How to buy ‘Pay as you Drive’ car insurance plans

As mentioned earlier, ‘Pay as you Drive’ car insurance plans are being currently offered through select channels. To buy the policy you would have to provide your odometer reading, KYC details and a consent form to the insurance company. After the premium has been calculated based on your slab preference, you have to pay the premium to buy the policy instantly from the channels which offer such plans.
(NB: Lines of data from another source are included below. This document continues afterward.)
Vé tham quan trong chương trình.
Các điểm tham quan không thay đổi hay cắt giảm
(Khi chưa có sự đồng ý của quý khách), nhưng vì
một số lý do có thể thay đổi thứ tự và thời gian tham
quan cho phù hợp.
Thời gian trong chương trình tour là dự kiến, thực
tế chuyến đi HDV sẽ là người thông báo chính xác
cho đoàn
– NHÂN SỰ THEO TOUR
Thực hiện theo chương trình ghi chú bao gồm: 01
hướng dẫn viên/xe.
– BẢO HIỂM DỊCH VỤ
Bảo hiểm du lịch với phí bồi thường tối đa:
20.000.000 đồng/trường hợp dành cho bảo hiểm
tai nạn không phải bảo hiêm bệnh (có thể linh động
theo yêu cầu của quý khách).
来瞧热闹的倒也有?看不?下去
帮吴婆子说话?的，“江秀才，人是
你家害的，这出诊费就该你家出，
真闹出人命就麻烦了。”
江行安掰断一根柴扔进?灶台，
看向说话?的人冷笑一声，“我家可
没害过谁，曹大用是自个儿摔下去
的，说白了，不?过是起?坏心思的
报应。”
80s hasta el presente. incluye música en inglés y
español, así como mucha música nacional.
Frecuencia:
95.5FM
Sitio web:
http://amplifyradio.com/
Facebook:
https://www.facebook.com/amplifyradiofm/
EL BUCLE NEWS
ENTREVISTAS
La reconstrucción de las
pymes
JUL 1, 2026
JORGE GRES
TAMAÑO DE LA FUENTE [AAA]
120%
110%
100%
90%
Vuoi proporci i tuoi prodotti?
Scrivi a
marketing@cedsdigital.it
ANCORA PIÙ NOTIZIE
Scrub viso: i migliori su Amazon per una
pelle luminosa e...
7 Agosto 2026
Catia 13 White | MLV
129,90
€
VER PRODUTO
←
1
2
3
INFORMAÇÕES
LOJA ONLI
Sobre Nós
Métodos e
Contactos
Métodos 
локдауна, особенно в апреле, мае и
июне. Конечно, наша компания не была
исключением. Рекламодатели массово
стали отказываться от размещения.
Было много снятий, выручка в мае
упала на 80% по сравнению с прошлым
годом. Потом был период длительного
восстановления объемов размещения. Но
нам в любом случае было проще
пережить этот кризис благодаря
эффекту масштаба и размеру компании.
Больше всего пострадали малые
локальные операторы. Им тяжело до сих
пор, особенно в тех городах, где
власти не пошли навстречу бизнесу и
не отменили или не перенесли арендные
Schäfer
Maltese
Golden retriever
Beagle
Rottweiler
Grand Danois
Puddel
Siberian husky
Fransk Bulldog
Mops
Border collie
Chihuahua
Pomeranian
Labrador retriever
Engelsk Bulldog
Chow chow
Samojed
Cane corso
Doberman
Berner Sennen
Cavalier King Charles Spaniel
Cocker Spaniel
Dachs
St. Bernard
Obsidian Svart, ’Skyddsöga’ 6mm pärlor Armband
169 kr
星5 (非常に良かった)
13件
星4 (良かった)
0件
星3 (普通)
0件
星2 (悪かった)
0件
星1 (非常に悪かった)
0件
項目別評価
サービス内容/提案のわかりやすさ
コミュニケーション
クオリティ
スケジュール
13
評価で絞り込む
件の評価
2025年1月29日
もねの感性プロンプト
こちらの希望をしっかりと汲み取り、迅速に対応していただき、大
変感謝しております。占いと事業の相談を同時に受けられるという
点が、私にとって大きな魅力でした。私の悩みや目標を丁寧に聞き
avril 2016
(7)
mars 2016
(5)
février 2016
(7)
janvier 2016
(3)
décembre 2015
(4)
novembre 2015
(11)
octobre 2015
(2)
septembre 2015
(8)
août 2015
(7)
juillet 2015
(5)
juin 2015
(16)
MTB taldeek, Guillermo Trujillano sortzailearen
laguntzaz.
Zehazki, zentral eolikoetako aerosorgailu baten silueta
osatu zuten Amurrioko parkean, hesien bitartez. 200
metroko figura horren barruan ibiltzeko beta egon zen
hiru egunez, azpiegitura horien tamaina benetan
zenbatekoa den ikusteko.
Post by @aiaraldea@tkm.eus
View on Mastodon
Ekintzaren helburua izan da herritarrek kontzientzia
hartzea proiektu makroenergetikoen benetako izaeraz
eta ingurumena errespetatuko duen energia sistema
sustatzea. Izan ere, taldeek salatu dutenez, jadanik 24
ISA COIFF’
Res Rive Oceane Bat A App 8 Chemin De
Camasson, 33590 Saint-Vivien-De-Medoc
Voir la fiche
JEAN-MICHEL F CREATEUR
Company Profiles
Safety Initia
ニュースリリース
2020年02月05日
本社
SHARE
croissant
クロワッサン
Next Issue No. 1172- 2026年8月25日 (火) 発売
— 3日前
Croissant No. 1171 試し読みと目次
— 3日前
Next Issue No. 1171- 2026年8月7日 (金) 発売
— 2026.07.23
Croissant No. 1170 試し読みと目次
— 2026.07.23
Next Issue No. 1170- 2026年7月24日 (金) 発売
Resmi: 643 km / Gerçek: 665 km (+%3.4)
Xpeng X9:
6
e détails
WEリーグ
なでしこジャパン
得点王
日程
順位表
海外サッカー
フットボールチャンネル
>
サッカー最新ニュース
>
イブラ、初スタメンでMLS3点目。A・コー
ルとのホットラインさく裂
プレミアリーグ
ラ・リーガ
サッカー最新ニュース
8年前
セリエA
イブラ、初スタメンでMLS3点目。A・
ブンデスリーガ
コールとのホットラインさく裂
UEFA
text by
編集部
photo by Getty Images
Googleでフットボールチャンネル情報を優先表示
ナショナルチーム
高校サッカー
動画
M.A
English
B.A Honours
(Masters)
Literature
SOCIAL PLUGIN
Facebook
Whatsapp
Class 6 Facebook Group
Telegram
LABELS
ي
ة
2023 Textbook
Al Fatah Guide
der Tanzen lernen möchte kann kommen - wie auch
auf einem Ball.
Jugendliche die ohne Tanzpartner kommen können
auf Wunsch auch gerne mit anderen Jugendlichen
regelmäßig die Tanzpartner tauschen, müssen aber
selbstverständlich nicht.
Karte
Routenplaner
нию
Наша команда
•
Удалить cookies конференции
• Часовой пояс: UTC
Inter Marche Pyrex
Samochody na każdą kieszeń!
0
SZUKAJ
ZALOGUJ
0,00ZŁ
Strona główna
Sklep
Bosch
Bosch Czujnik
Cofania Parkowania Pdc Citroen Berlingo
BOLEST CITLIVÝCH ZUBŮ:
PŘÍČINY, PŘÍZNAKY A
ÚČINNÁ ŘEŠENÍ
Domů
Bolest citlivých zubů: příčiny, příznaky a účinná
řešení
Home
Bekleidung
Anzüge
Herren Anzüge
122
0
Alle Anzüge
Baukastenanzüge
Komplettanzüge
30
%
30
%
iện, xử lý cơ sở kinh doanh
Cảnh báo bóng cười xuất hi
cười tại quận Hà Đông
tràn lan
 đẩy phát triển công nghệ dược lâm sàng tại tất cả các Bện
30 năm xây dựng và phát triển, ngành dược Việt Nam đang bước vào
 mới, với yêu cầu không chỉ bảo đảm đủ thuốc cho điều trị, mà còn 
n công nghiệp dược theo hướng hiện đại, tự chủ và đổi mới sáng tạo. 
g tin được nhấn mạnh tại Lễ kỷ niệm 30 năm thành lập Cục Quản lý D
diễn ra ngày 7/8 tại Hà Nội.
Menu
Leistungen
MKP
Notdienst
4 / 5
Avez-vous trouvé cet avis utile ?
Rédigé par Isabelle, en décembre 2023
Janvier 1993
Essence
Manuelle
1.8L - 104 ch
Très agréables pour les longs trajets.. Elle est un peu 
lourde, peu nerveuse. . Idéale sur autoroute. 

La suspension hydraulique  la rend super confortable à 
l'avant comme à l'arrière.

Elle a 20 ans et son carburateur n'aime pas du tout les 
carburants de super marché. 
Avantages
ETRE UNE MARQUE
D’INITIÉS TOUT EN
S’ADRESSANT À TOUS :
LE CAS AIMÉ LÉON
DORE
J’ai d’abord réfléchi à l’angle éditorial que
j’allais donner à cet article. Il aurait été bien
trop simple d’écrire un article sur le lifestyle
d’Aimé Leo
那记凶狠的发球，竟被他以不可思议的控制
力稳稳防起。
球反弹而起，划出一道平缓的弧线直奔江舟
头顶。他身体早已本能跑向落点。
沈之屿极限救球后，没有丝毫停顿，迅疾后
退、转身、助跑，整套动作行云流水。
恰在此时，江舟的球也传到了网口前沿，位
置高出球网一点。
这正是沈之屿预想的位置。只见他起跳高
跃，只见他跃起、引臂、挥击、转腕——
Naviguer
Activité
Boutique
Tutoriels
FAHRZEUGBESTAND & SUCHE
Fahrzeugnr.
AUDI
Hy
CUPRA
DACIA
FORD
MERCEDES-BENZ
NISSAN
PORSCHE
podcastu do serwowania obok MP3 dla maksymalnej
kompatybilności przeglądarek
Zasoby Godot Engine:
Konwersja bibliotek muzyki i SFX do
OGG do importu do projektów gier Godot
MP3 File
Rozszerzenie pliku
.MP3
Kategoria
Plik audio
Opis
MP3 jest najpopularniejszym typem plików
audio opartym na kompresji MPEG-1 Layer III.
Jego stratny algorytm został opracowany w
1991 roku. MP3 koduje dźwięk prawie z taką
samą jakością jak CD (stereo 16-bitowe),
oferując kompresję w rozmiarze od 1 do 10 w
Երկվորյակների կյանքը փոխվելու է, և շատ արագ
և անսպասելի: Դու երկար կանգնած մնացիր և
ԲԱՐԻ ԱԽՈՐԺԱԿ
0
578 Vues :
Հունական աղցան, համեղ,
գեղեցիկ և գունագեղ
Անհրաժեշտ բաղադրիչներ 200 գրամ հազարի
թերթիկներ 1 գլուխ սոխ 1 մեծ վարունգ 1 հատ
You can also buy a suitable car insurance policy from Turtlemint’s platform if you are not looking to buy a ‘Pay as you Drive’ plan. Turtlemint is tied-up with leading car insurance companies and allows you to compare the available plans before buying. By comparing the available policies you can choose a plan with the best coverage benefits and the lowest premium rates. So, for a comprehensive car insurance policy you can choose Turtlemint and buy the policy online instantly in a few steps.

A car insurance plan is a must if you own a car but before buying a policy, choose the preferred coverage that you need. If you use your car sparingly you can go for a ‘Pay as you Drive’ plan but understand the plan completely before buying. For others, whose cars serve their transportation needs, a normal comprehensive policy would be a better choice for a comprehensive coverage. So, assess your needs and then choose your policy.

Frequently Asked Questions

  1. If my usage has exceeded by chosen slab, would third party claims be covered by the policy?

    Yes, third party claims would be covered by the ‘Pay as you Drive’ car insurance policy even if your usage has exceeded the distance slab that you had chosen.

  2. What is the coverage duration of ‘Pay as you Drive’ plans?

    ‘Pay as you Drive’ car insurance plans are allowed for one year.

  3. Can I use my existing no claim bonus to avail a further discount in the own damage premium if I choose the ‘Pay as you Drive’ policy?

    Yes, the existing no claim bonus discount can be used to claim a further reduction in the own damage premium in the ‘Pay as you Drive’ car insurance plan.